■ SUPPLIED ENTRIES ■
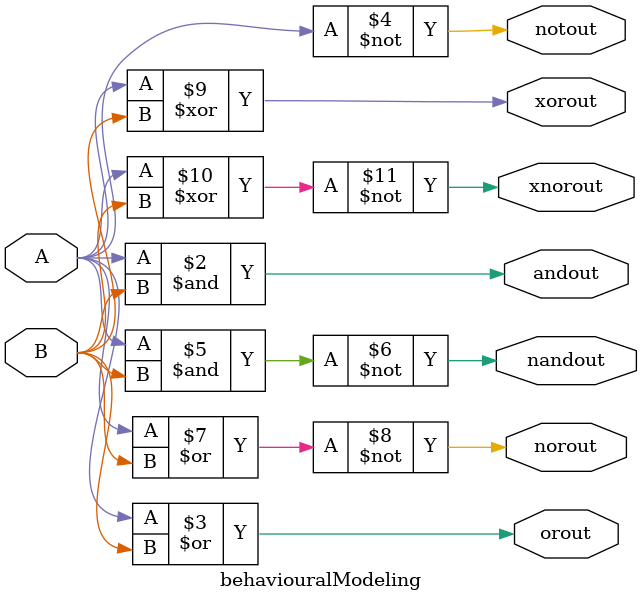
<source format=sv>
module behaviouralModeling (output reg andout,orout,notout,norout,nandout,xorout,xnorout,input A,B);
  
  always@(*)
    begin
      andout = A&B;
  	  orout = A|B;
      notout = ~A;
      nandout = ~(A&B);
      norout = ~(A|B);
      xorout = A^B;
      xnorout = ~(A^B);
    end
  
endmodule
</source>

* * *

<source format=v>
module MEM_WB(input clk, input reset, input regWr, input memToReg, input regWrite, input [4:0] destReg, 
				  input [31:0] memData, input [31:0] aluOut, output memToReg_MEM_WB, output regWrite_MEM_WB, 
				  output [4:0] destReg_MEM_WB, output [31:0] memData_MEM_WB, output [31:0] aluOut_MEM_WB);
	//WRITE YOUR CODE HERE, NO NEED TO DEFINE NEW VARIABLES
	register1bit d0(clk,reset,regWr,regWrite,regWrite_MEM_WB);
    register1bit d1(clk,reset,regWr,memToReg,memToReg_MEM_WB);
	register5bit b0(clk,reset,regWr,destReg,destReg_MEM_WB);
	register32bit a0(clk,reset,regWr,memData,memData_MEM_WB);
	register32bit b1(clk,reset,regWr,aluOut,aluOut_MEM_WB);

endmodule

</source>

■ TASK ITEM ■
Only the lines above starting with the one with "<source format=sv>" and going through the one with "xorout = A^B;" are to be copied, word for word and with both ends kept.

■ TASK SOLUTION ■
<source format=sv>
module behaviouralModeling (output reg andout,orout,notout,norout,nandout,xorout,xnorout,input A,B);
  
  always@(*)
    begin
      andout = A&B;
  	  orout = A|B;
      notout = ~A;
      nandout = ~(A&B);
      norout = ~(A|B);
      xorout = A^B;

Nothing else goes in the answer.